Page 62 of Hot Zone

“Okay, so we’ve messed each other up. Any hypotheses as to why?”

“Maybe our mental energies operate on conflicting wavelengths,” she tossed out.

“Could be. Although, meaning no offense, humans aren’t advanced enough to generate wave lengths in the same spectrum as my people.”

“And yet I’m here,” she said lightly.

With a faint frown creasing his brow, he reached out and took her proffered hand. As usual, awareness of the local area promptly flooded her. She didn’t sense any large life signs in the vicinity. Rustam let go of her hand. Darned if she didn’t miss the contact with him.

“So what’s up with you needing to touch me to do your thing?” she asked as the horses settled into a ground-eating walk.

“I’m not sure. I just know that when our energies mingle, I recover a portion of my old abilities. The rest of the time, I seem to have lost my skills.”

Alarmed, she said, “Do you need me to stop touching you, then?”

He sighed. “Ahh, my dear. I don’t think I could go more than a few hours without touching you even if I tried.”
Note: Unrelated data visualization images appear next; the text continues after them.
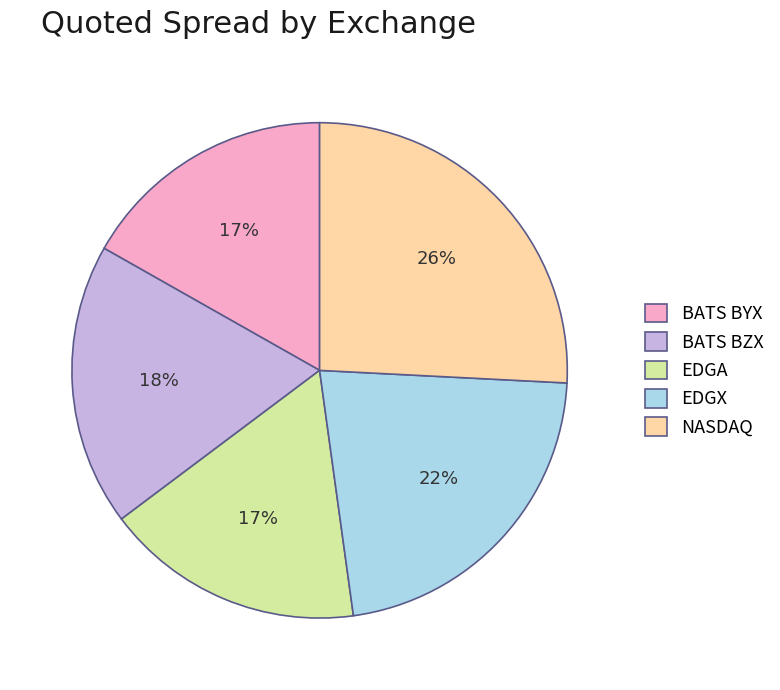

Do BATS BYX and BATS BZX together represent more than half of the pie?

No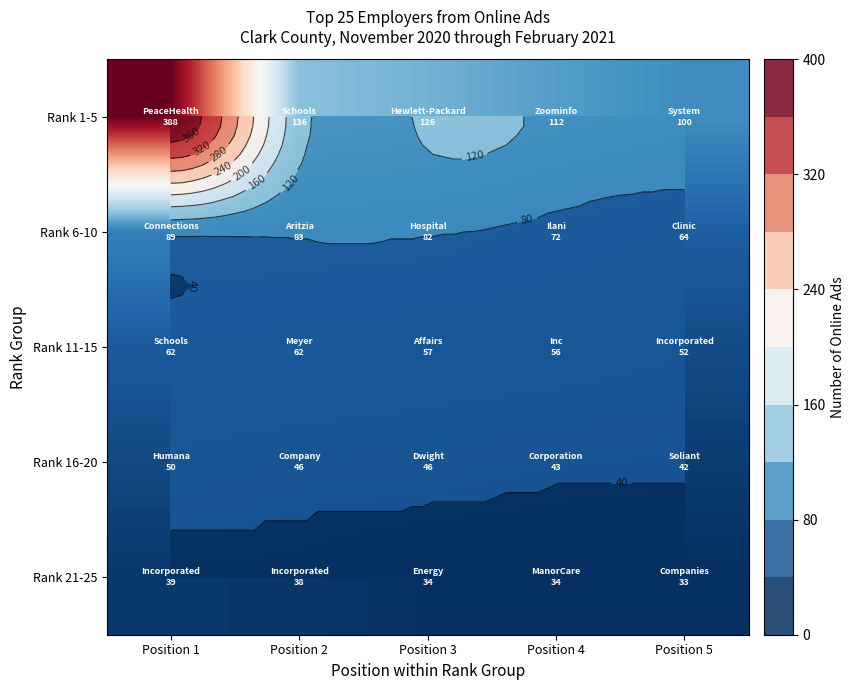

List the series in order of their peak value, highest first.

Rank 1-5, Rank 6-10, Rank 11-15, Rank 16-20, Rank 21-25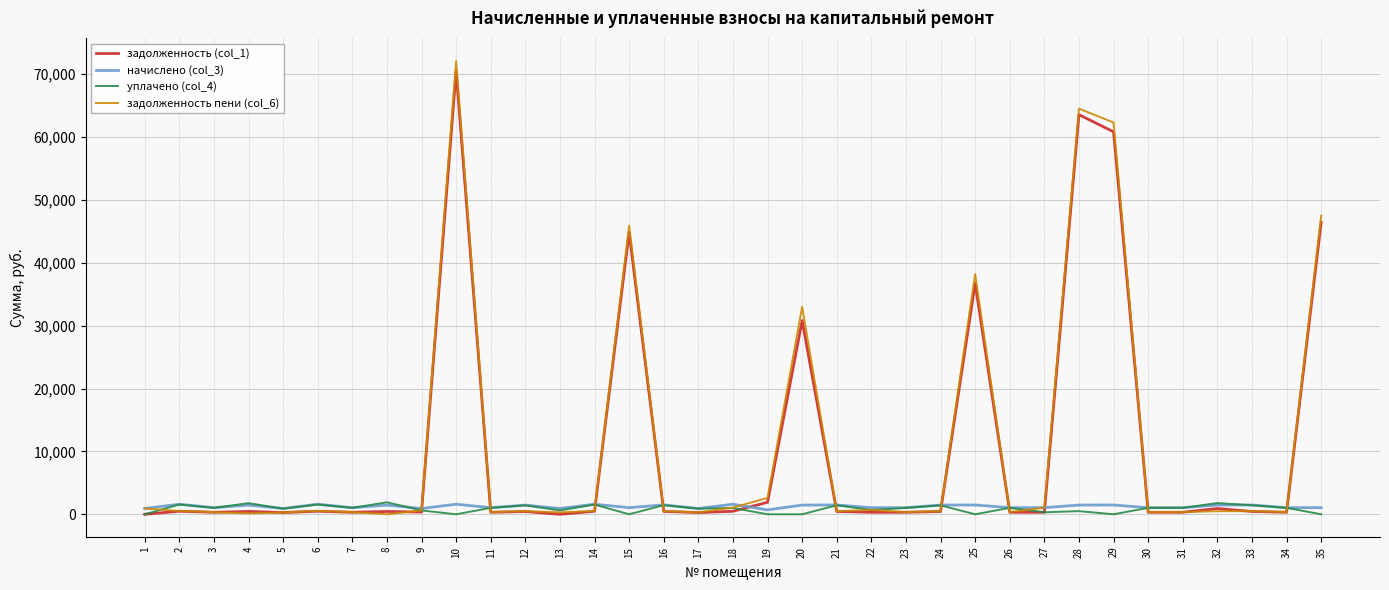

How many values in the задолженность (col_1) series are below 442?

15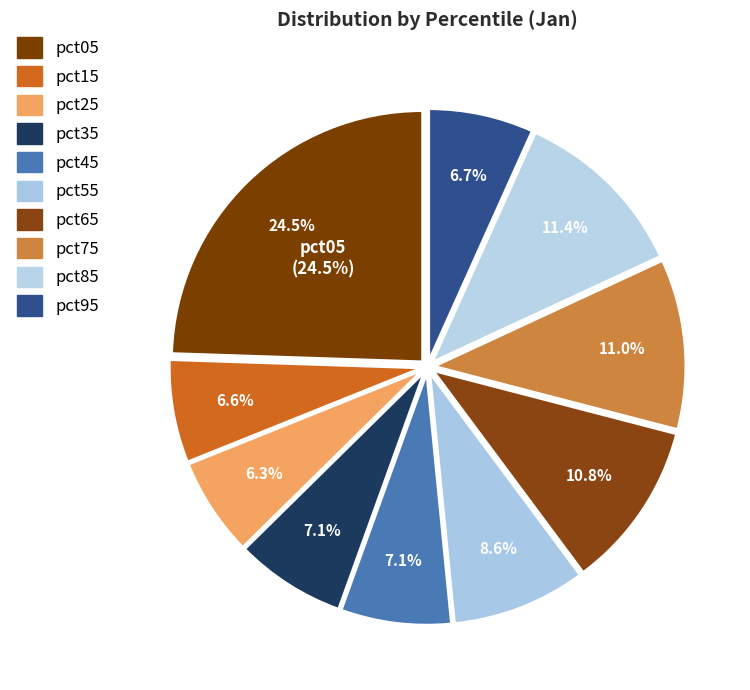

Count the number of slices in the pie.

10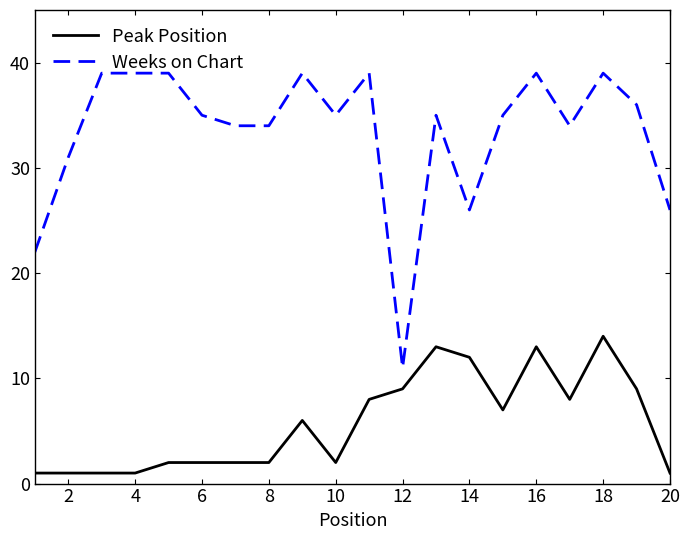

What is the maximum value for Peak Position?

14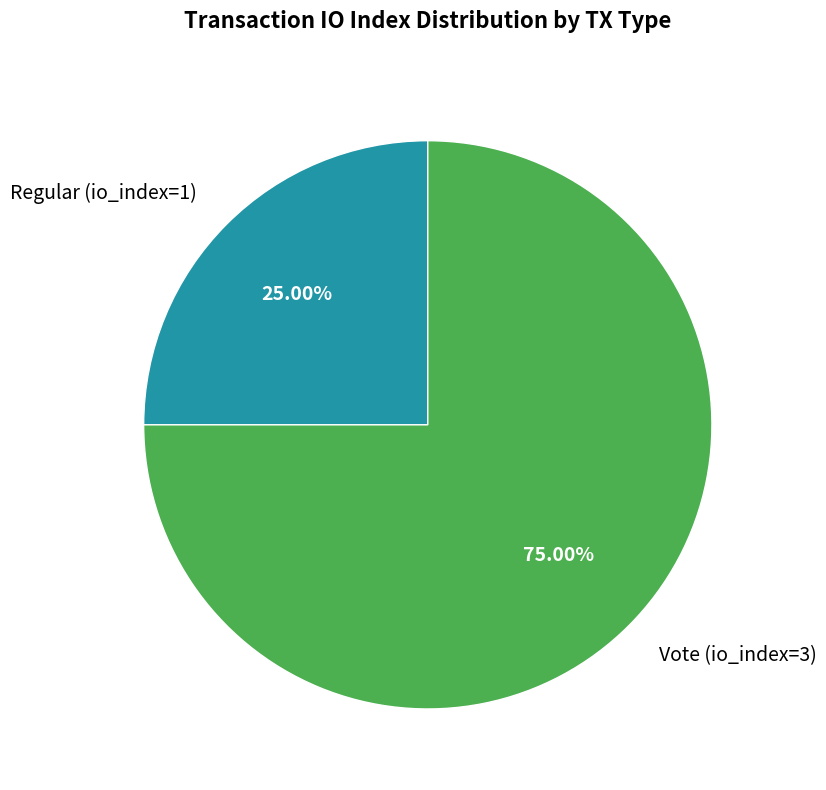

To the nearest percent, what is the difference between the Regular (io_index=1) and Vote (io_index=3) slice percentages?

50%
Warmth shot through her. Was it possible that he craved her the way she craved him? But then her thoughts derailed. He was an alien. She had yet to figure out if he was one of the good-guy Pleiadeans or the bad-guy Centaurians. Not to mention that anything between them would give new meaning to the phrase long-distance relationship. This was a short-term fling they were having, and that was all it could ever be.

She clamped down on her rampaging feelings for him. She could never pursue them. She could have epic sex with him, even like him.

But nothing more.

He would go his way and she would go hers, once she recovered the medallion. She was an army officer, for heaven’s sake. She had a vitally important job to do. Not the least of which was to return home and report the presence of this shipwrecked alien in ancient Greece.

She reached out with her mind to see if she could sense his thoughts, but got nothing at all from him. Did that mean he was sensing none of her thoughts, either? Hopefully, that was how it worked.

They made good time through the afternoon. It wasn’t as hot as the day before, and as the gentle hills continued, the terrain was immeasurably easier to traverse.

When the sun sank in the west, a blood red ball of fire, Rustam spotted a damp spot near the base of a large rock formation. “A seep,” he pointed out. “We’ll have to stop and spend the night collecting water, but it smells like the only moisture nearby.”

Gotta love that alien sense of smell of his.

They dismounted, and he started to set up camp and build a fire while she went to rig a collection system. The seep turned out to be a small spring, bubbling sluggishly from a crack low in the rock wall. She only needed to move a few large stones to get better access to the sheet of moisture trickling down the wall.

She’d lifted a big slab of rock, dumping it aside, when a flash of movement out of the corner of her eye made her freeze. A gigantic black snake, as thick around as her wrist, had lurched back violently, coiling itself defensively before her. A good three feet of the serpent lifted up off the ground as she watched, its head fanning out into the distinctive flat hood of a cobra.

Rustam!

She didn’t dare take her eyes off the agitated snake and didn’t dare move a muscle. She was no more than six feet from the creature, surely well within its striking range. She could only pray this wasn’t a spitting variety of cobra. The snake wove back and forth slightly, its forked tongue darting out every second or two. Tessa’s terrified gaze followed the beast.

Don’t move.Rustam’s voice flowed through her mind reassuringly.

And then a strange whooshing noise came from behind her and something whisked past her cheek, so close it stirred her hair. The snake flew backward, pinned against the wall. It writhed wildly for a few seconds and then subsided, hanging by what looked like three steel spikes lodged in its throat. Each spike was maybe four inches long and slightly thicker than a toothpick.

Rustam lunged to her side, gathering her in his arms. She turned to the comforting bulwark of his chest, shuddering in terror. She was a military officer, for crying out loud. She shouldn’t lose her cool like this! But man, that had been a huge snake, and it had been so close she could see the vertical slits of its pupils expand and contract as it had watched her.

“I’ve got you,” Rustam murmured. “You’re safe.”

She turned her head to look at the snake again. “What are those?”

“The flechettes? I shot my needle gun at him. It uses compressed air to fire metal spikes at hypersonic speed. I kept it when I sank my ship.”

“I would ask to see it, but humans in my time are just starting to experiment with that technology. I’d better not.” She paused. “Thanks for saving my life, especially given how much simpler yours would be if that snake had killed me.”

He went rigid against her. A fist under her chin forced her gaze up to meet his. “You are my consort. I will protect you with my life.”

Wow. She had to give the macho, alpha alien male credit. He sure knew how to make a girl feel special. “Uh, maybe we better have a little talk about this consort business. What exactly does that mean in your world?”

“You belong to me.”

Belong—“Come again?”

“You are mine. I own you. No other male may mount you.”

“Whoa. Stop. Rewind, big guy. You own me? Nobody owns me.”